A Molenbeek Near-Miss
Salah Abdeslam: does that name still ring a bell? He’s the Belgian citizen thought to be among the attackers in Paris last November 13 – and the only one to have escaped alive, aided considerably by what appears to be his decision to shed the regulation suicide-vest he wore at the time and just get out of there. It’s been more than a month and he is still at large. You really have to think that, by now, he is somewhere in Syria, safe under ISIL protection.
There’s a new piece up on the website of the Luxembourg-based newspaper L’Essentiel claiming that the Brussels police came very close to nabbing Abdeslam shortly after that deadly assault. We’re talking here again about Molenbeek, that notorious quarter of central Brussels from which so many radical jihadis have originated, and not just many of those involved in the Paris attack.
To be fair, L’Essentiel is just confirming a scoop first gained by the Flemish commercial television chain VTM, to the effect that Brussels police from Sunday, 15 November were fairly sure Abdeslam was sheltering inside a particular Molenbeek apartment known to be a jihadi safehouse. But they did not move in: they couldn’t, legally, because, according to this article, “House-searches are in fact forbidden by the Belgian penal code between 23.00 and 05.00 hours except in urgent cases such as fires or les flagrants délits,” that latter phrase I assume signifying cases when it is known that crimes are actually being committed there on-scene.

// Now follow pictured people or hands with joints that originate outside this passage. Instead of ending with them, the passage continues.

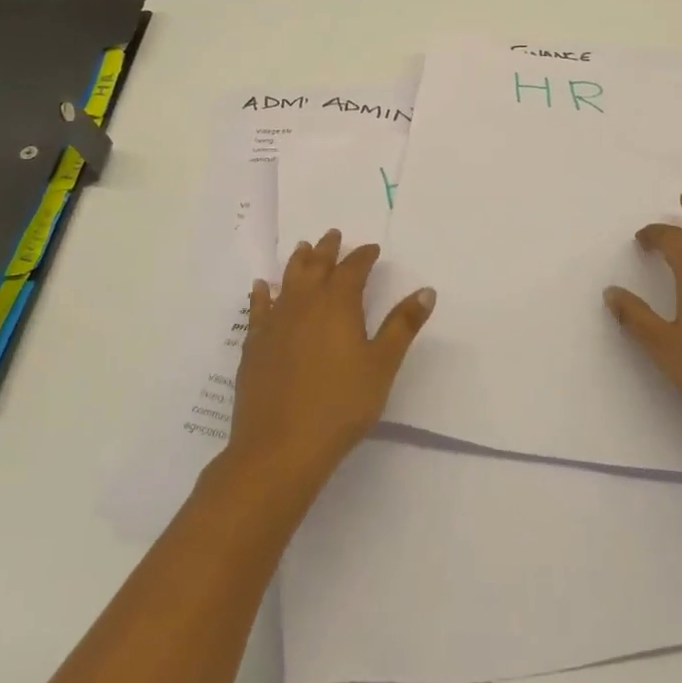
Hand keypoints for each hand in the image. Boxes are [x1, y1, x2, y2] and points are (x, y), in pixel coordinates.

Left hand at [228, 230, 435, 489]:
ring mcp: (275, 322)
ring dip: (298, 262)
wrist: (279, 447)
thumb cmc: (340, 405)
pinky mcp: (255, 345)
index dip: (364, 256)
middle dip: (328, 249)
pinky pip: (258, 308)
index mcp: (338, 303)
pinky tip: (261, 287)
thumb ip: (402, 325)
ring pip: (287, 280)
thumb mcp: (382, 365)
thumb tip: (426, 290)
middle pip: (317, 266)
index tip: (372, 249)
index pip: (353, 268)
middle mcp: (304, 303)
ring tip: (303, 248)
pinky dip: (262, 293)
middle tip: (334, 235)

Neither was the case for Abdeslam hiding out there in Molenbeek, so the authorities had to wait until the next morning. By that time they went in, he had given them the slip. By the way, from the timing it is clear this report provides further insight into why Belgian authorities decided to raise the alert levels for Brussels to “Imminent Attack Expected” for that same Sunday and the following couple of days.
Very frustrating, obviously. But this is also very unfortunate from a civil liberties point-of-view. This sort of police-failure – an inability to use the powers they do have, which should be enough – inevitably will accelerate the erosion of citizens’ liberties towards the police that we have already seen too much of following those November attacks.